Hardly anyone thinks that clams changed the world. Most are benign, industrious critters toiling away in the sand or resting quietly in the sea. If we do consider them, it’s mostly because many are edible and some produce valuable, nacre-coated irritants worn as fashion. Perhaps the most famous bivalve in the world is the one that supports Venus in Botticelli’s legendary painting, The Birth of Venus. Botticelli depicts the Roman Goddess of beauty and love using the shell as a mode of transport as she arrives on land, blown by the winds.

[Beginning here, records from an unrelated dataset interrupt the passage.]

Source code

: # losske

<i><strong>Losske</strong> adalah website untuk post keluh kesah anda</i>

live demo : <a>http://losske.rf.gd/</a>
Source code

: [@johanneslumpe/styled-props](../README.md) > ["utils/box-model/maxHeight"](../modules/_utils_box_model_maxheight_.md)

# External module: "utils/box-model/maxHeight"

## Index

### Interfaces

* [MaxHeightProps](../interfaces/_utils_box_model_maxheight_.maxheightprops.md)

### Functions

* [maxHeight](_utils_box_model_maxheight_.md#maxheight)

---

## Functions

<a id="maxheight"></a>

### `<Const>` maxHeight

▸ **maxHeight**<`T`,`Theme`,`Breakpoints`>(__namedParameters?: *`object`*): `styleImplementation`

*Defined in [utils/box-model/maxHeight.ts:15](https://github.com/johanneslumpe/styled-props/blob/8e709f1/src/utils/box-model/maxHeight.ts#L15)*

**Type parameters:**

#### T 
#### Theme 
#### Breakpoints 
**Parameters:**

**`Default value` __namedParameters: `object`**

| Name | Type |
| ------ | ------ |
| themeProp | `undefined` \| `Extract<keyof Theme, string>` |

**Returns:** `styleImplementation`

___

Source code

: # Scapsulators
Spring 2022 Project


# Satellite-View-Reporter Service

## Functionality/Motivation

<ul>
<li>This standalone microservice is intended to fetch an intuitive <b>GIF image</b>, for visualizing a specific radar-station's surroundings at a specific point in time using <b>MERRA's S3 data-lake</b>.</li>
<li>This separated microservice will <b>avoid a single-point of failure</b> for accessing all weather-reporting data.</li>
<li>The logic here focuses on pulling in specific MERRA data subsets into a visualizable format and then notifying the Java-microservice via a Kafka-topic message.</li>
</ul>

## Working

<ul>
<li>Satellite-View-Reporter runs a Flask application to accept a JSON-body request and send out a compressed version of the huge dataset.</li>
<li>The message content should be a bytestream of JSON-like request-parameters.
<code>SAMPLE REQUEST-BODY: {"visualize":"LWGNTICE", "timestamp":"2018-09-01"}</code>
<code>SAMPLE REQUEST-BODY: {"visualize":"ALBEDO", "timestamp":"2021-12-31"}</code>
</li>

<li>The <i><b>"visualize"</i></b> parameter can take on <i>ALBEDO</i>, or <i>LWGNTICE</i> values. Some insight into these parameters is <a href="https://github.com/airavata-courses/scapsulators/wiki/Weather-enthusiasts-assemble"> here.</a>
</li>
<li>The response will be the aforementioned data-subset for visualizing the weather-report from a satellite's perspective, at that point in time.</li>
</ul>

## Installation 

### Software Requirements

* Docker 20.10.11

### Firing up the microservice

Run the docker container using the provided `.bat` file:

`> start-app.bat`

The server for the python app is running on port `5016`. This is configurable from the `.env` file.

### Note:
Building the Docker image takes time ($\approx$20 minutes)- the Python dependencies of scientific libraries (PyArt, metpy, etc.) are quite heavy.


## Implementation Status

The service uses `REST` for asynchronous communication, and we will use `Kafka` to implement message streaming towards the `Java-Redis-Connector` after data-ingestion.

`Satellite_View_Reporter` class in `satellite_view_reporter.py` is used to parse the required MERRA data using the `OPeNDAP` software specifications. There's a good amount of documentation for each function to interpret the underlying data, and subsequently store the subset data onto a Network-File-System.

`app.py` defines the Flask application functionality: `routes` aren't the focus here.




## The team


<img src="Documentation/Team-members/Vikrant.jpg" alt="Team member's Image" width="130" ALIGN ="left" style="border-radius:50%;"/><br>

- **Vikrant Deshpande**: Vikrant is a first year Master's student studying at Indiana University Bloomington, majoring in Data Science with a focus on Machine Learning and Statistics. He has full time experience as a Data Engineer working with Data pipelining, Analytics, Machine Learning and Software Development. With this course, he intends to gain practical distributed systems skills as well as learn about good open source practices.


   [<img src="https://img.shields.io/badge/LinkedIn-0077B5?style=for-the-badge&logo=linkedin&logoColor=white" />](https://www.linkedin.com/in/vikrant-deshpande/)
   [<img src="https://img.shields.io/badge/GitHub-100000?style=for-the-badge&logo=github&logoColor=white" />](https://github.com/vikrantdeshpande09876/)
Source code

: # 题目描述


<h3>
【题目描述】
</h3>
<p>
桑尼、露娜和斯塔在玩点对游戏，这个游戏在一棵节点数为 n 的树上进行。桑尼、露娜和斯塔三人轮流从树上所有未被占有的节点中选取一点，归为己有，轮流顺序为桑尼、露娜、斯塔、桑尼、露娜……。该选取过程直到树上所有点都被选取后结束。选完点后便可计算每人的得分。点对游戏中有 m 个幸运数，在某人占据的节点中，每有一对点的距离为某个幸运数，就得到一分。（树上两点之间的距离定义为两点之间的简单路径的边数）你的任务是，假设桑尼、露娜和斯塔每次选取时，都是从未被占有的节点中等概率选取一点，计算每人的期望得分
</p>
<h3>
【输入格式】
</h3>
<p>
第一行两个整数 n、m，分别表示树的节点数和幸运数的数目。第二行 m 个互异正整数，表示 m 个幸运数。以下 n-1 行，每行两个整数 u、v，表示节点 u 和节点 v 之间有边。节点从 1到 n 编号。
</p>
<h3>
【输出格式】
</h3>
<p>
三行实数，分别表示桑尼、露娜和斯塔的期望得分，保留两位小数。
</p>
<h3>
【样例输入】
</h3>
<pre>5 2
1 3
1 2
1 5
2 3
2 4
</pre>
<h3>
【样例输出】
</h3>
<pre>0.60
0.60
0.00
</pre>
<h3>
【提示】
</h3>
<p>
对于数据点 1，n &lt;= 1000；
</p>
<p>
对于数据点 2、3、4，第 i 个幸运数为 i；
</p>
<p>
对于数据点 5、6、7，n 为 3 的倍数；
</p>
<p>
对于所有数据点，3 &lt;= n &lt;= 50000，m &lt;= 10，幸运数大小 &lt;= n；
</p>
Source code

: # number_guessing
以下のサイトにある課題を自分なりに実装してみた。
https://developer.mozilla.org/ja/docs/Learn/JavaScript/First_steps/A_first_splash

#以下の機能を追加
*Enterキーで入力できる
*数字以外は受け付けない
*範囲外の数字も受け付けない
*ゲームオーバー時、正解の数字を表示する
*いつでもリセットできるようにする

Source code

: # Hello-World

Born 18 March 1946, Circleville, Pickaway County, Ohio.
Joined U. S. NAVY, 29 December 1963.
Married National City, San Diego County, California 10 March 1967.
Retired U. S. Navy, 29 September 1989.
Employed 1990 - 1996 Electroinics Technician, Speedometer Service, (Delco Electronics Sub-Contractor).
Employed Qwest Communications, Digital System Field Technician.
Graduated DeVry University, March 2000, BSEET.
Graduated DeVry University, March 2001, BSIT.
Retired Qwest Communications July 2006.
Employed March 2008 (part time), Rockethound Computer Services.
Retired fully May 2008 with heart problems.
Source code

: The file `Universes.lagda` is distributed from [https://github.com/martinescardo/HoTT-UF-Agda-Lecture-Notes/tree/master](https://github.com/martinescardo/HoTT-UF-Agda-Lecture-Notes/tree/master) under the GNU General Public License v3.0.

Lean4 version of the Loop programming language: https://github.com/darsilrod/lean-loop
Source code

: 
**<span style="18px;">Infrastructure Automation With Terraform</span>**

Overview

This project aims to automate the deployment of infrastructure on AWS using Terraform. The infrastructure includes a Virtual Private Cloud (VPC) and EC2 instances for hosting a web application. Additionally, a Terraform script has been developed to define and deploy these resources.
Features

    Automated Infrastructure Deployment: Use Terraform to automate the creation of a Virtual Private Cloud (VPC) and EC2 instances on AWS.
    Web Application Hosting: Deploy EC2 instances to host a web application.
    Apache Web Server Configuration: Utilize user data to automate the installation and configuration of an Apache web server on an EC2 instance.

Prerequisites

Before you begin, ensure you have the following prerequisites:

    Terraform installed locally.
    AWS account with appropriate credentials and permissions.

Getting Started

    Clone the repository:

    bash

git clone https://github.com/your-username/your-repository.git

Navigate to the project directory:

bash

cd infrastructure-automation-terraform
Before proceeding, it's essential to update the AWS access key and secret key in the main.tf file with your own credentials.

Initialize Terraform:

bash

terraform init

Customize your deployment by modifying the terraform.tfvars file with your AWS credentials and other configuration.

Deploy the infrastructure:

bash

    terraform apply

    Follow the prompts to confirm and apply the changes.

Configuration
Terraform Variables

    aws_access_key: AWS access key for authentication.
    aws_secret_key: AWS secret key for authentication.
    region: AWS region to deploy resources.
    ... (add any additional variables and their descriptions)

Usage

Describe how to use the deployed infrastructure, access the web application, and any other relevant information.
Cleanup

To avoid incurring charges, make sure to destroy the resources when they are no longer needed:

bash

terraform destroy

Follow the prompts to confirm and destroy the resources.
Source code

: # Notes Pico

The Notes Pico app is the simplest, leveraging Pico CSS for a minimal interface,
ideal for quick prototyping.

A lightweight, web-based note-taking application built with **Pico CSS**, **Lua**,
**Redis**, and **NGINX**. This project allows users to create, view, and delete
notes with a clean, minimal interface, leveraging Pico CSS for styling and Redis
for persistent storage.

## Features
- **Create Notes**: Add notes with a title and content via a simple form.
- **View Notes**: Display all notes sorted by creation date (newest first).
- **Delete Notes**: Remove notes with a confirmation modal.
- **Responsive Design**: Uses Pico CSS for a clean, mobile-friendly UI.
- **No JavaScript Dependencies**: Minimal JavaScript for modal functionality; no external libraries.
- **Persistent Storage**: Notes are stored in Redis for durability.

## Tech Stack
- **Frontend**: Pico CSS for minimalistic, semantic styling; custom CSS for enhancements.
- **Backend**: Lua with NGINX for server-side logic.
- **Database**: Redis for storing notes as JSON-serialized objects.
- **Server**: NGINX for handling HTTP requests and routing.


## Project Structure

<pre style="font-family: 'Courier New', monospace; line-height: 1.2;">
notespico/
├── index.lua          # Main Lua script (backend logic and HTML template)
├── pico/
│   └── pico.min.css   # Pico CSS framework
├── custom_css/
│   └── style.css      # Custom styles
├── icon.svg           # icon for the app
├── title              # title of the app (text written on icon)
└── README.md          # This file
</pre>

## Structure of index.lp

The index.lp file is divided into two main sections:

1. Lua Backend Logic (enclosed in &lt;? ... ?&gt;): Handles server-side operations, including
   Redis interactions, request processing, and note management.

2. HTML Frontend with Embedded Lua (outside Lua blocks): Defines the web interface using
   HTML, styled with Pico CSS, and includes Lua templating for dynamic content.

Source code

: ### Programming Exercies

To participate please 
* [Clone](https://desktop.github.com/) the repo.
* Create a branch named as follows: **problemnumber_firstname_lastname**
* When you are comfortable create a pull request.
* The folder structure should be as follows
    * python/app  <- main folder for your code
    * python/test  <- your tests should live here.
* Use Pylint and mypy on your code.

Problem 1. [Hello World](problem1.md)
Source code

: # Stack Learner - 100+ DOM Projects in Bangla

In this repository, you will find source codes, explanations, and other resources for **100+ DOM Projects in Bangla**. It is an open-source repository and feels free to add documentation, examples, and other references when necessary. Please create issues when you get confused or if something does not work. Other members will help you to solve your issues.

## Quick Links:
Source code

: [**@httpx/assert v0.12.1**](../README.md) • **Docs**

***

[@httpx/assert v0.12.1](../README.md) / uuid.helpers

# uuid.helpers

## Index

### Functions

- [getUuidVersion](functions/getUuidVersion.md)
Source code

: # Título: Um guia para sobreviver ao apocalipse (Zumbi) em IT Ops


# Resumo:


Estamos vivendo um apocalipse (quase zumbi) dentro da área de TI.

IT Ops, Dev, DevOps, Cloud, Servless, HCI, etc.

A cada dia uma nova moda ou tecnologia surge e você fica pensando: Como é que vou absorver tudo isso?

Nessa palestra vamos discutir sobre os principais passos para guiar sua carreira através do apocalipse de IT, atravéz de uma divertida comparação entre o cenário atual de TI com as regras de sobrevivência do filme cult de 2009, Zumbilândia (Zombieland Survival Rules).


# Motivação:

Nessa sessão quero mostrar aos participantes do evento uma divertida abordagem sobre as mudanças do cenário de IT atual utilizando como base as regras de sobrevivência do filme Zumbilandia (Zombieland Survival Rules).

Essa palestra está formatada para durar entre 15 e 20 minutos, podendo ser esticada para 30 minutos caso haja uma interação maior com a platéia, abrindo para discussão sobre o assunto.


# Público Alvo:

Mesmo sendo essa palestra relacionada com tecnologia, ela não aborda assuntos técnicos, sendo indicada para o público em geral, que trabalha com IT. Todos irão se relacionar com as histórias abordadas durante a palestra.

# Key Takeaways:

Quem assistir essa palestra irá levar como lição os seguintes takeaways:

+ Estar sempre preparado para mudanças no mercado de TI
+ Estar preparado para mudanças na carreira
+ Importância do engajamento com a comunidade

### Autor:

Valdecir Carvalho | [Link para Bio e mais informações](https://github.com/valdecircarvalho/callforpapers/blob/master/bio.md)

Although unrealistic as a way to travel, Botticelli’s shell does fit the classic image of a bivalve, something trod under foot.

Castillo de San Marcos, courtesy of National Park Service

Thus some find it odd that a bivalve, in particular a much smaller clam than the one that carried the lovely Venus, was seminal to the early history of colonization of North America. Carolina governor James Moore was the first to discover the power of the clam when he lay siege to the Spanish town of St. Augustine, Florida, in 1702. Moore attacked St. Augustine with 800 men, which forced all of the town’s residents into their recently completed fort, known as Castillo de San Marcos.

For six weeks, Moore bombarded the Castillo, but with no luck. Cannonballs either bounced off of or stuck in the fort without breaking the walls. What was the miraculous building material? It was an unusual variety of limestone called coquina (Spanish for “little shell”), which outcrops along the northern Florida coast. It formed 110,000 years ago as billions of bivalves accumulated on beaches. By far the most abundant bivalve is the coquina clam, Donax variabilis, the clam that changed the world.

Moore eventually abandoned his nefarious plans and retreated back to Carolina. Thirty years later the English tried once more to take St. Augustine. Again they failed because of the coquina, leading one British soldier to express “[it] will not splinter but will give way to a cannon ball as though you would stick a knife into cheese.” Without the clam, one can argue that the English would have succeeded in invading St. Augustine, driven the Spanish out of Florida, and who knows how the world would have turned out.

But because of the clam, no armed force ever took St. Augustine. The Castillo still stands, a wonderful tribute to the power of stone to influence architecture, history, and politics.